Editorial

lundi 17 novembre 2008

Tous perdants, sauf...

Et les vainqueurs du congrès de Reims sont : Nicolas Sarkozy, préservé, en pleine crise et pour longtemps, de vrai concurrent ; François Bayrou, qui voit se renforcer le rôle arbitral du centre à la veille des élections européennes ; Olivier Besancenot, qui dispose d'un précieux temps pour transformer son audience protestataire en électorat plus stable.

Malgré la décision de Bertrand Delanoë de ne pas diviser davantage le PS par une quatrième candidature à la succession de François Hollande, le 75e congrès socialiste se solde par un fiasco : ni synthèse ni accord partiel. Que des perdants.

Vous aviez aimé Rennes 1990 et ses rivalités théâtrales ? Vous aurez adoré Reims 2008 dont le rideau rose se ferme sur l'image d'un PS éclaté, jusque dans son coeur. On savait le pire possible. On peine, néanmoins, à comprendre qu'autant d'intelligences réunies ¯ mais surtout d'ambitions et de détestations assassines ¯ soient parvenues à réduire les onze ans de l'ère Hollande à un tas de ruines idéologiques.

Le Parti socialiste, ils l'aiment tant qu'ils en ont inventé trois. Une fracture bizarroïde et profonde sépare, en effet, les mondes de Ségolène Royal, Martine Aubry et Benoît Hamon, les prétendants à la rue de Solférino.

Une ligne qui zigzague entre gauche affirmée et social-démocratie molle, entre le dirigisme et l'incitatif, la passivité et l'offensive, l'ancrage historique et la réactivité à l'air du temps, le local et le national, la passion des idées et l'idolâtrie.

Une cassure culturelle entre les rationnels et les affectifs, les laïques et les mystiques, les conservateurs et les audacieux, la richesse du fond et le clinquant de la forme, la manière de parler du PS comme d'une marque ou de le porter dans ses tripes...

Gommer ces différences signifie que le futur premier secrétaire aura tout à faire. Plus encore que dans les autres partis sociaux-démocrates européens, eux aussi en crise. Un tout qui ne représente pas moins de quatre défis.

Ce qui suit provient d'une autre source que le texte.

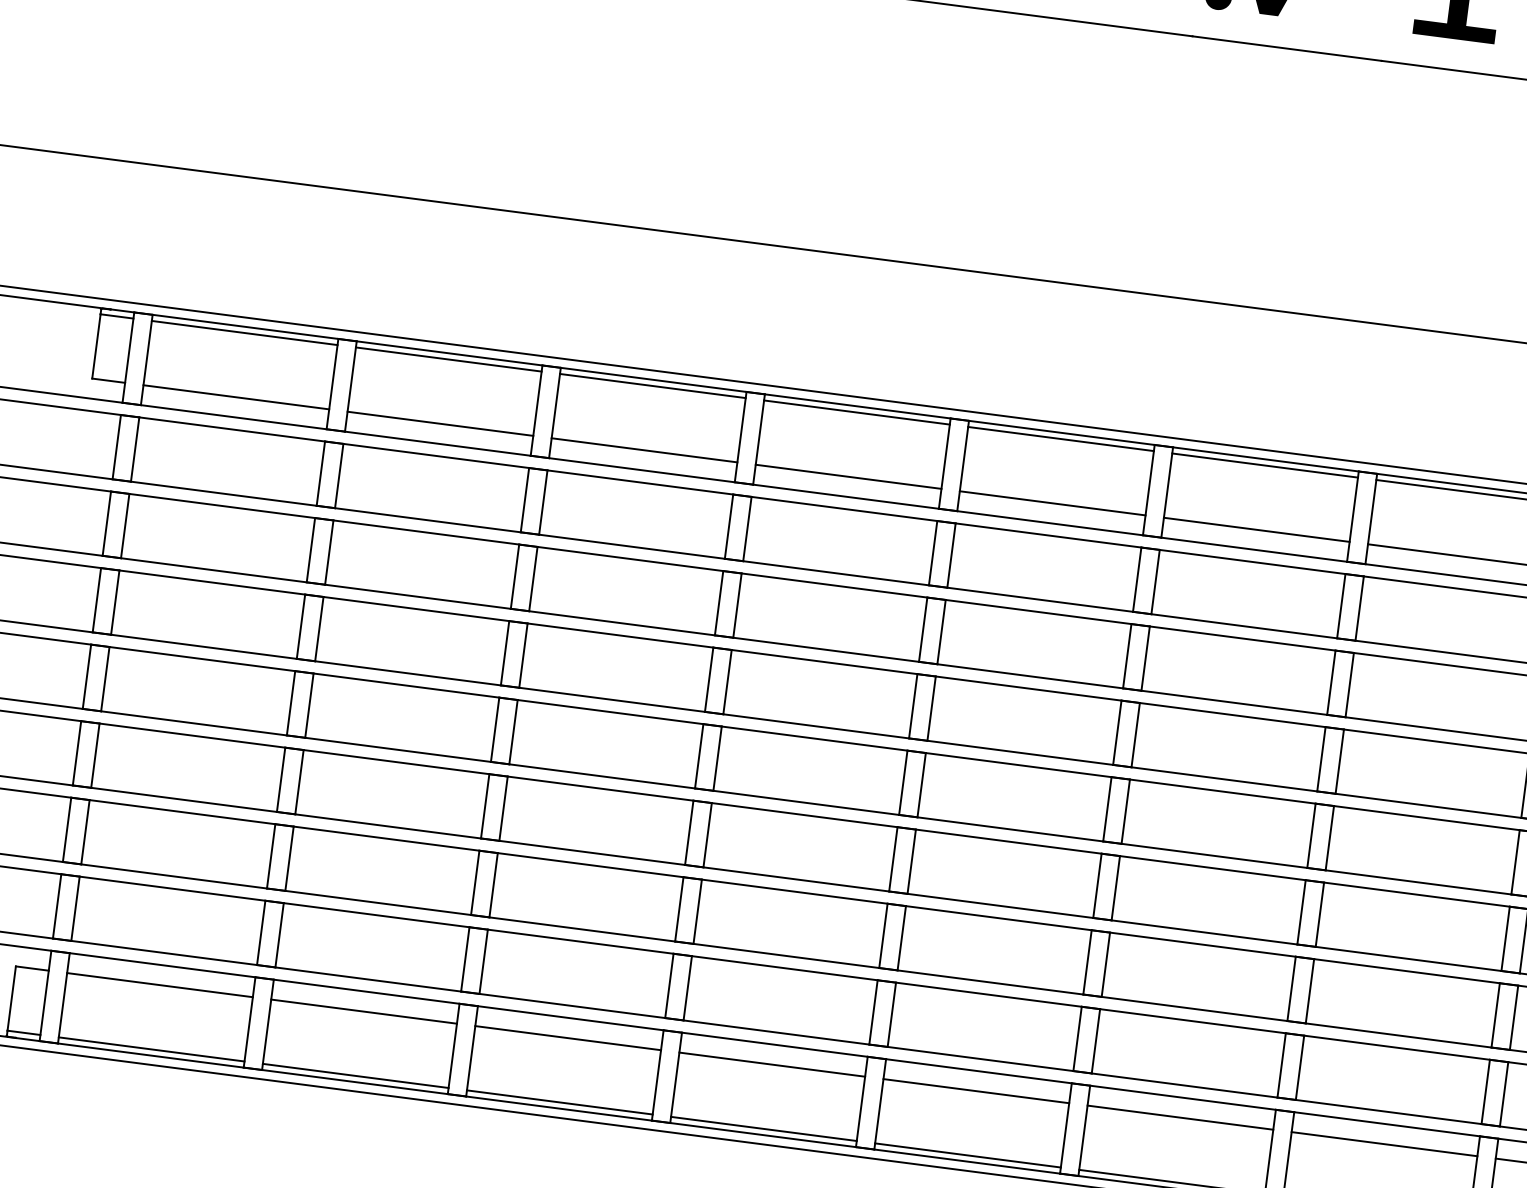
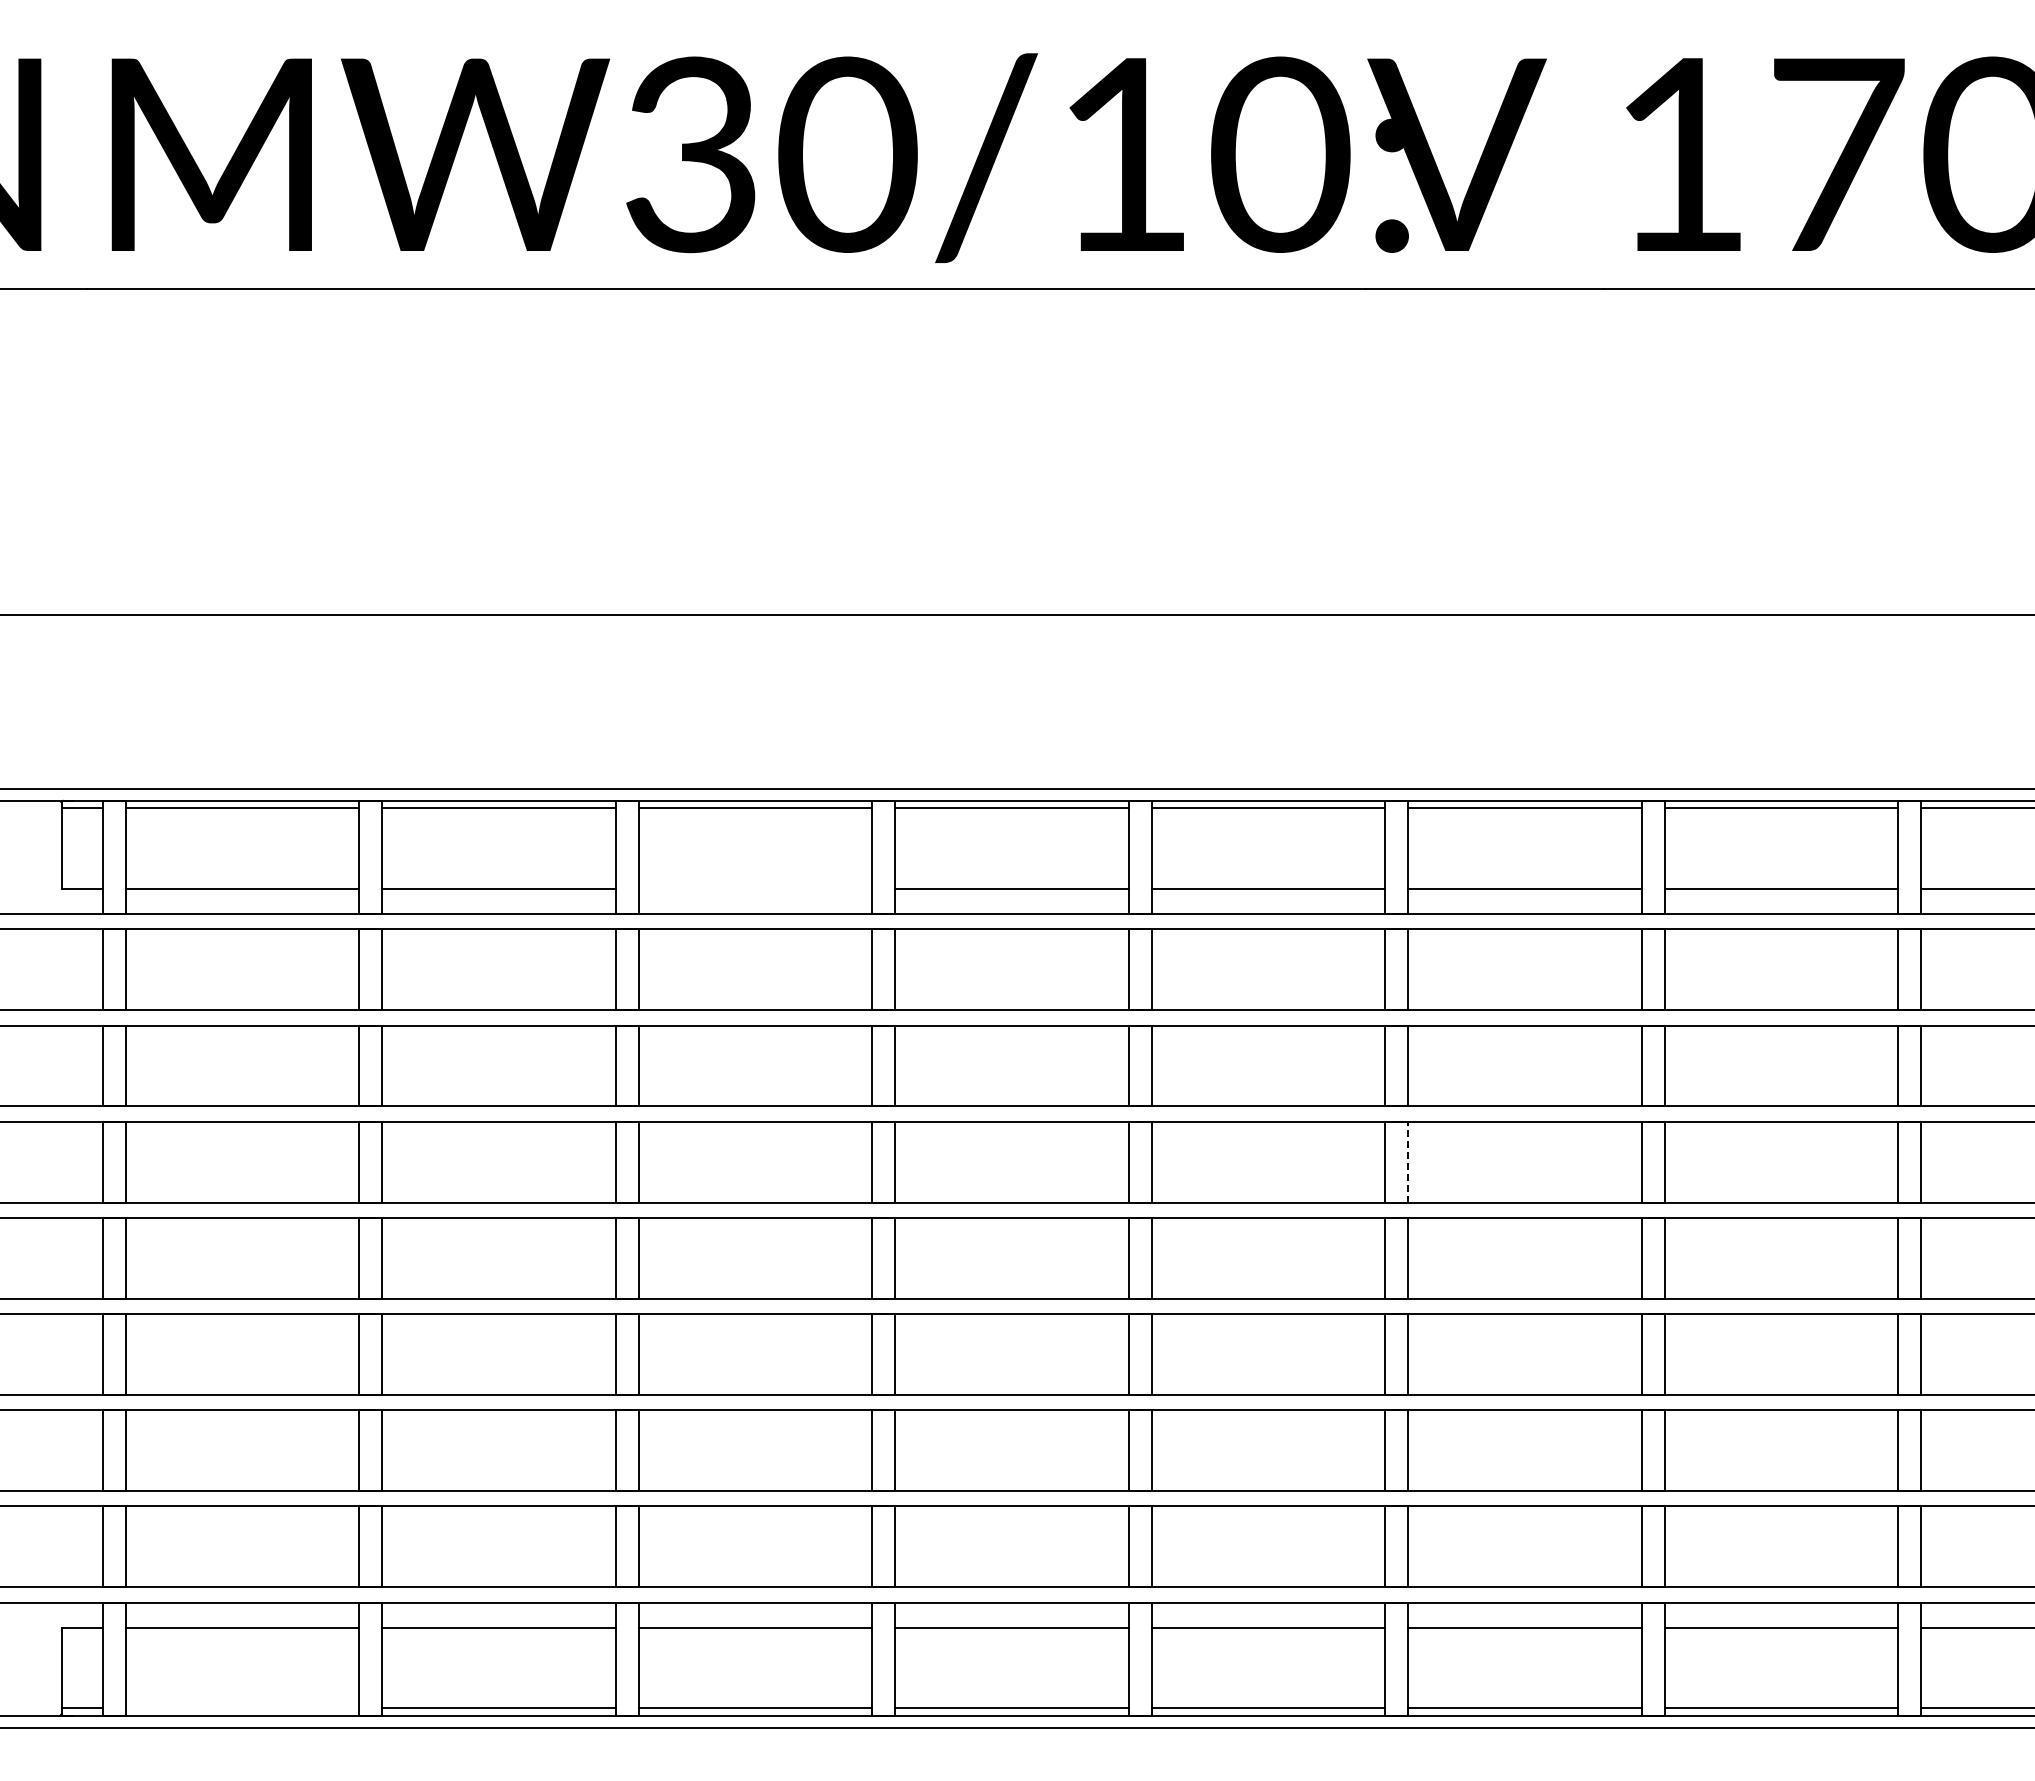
line: (644, 450) -> (755, 889), removed
line: (1136, 734) -> (1408, 1161), solid -> dashed
line: (151, 1049) -> (242, 1708), removed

Imposer un leadership : les haines ¯ le mot n'est pas exagéré ¯ sont telles qu'il sera difficile de gagner sans que la moitié du parti ne se mette aux abonnés absents, déserte ou passe son temps à savonner des planches. Trois candidats pour un fauteuil ? Plutôt un référendum pour ou contre la présidente du Poitou-Charentes.

Construire un parti : on n'entretient pas le débat dans un pays de 63 millions d'habitants avec seulement 130 000 adhérents actifs ; avec une tête qui ignore ses membres ; avec des voix cacophoniques ; avec des actes contraires aux décisions des militants, comme sur l'Europe.

Proposer des idées : les socialistes courent derrière Nicolas Sarkozy. Ils n'ont ni la méthode ni le temps de nourrir des contre-propositions, de mettre de la cohérence entre le national et l'européen, de s'accorder sur une alternative lisible et crédible à un moment où la mondialisation érode les marges de manoeuvre.

Imaginer des alliances : avec une gauche minoritaire, il n'y a pas d'avenir pour le Parti socialiste sans accords de gouvernement, sans la prise en compte d'électorats fragilisés, inquiets, parfois tentés de se réfugier dans l'illusion extrémiste.

Le futur premier secrétaire aura tout cela à faire dans un parti qui marche sur la tête. Le PS a, en effet, inventé cette géniale machine à tout bloquer en élisant, un jour, son « Parlement » à la proportionnelle, un autre jour, son premier secrétaire au suffrage universel direct. Une mécanique qui produit une sorte de cohabitation oùle patron n'a pas forcément de majorité. C'est dire la responsabilité qui pèsera, jeudi et vendredi, sur les épaules de militants déjà passablement écoeurés.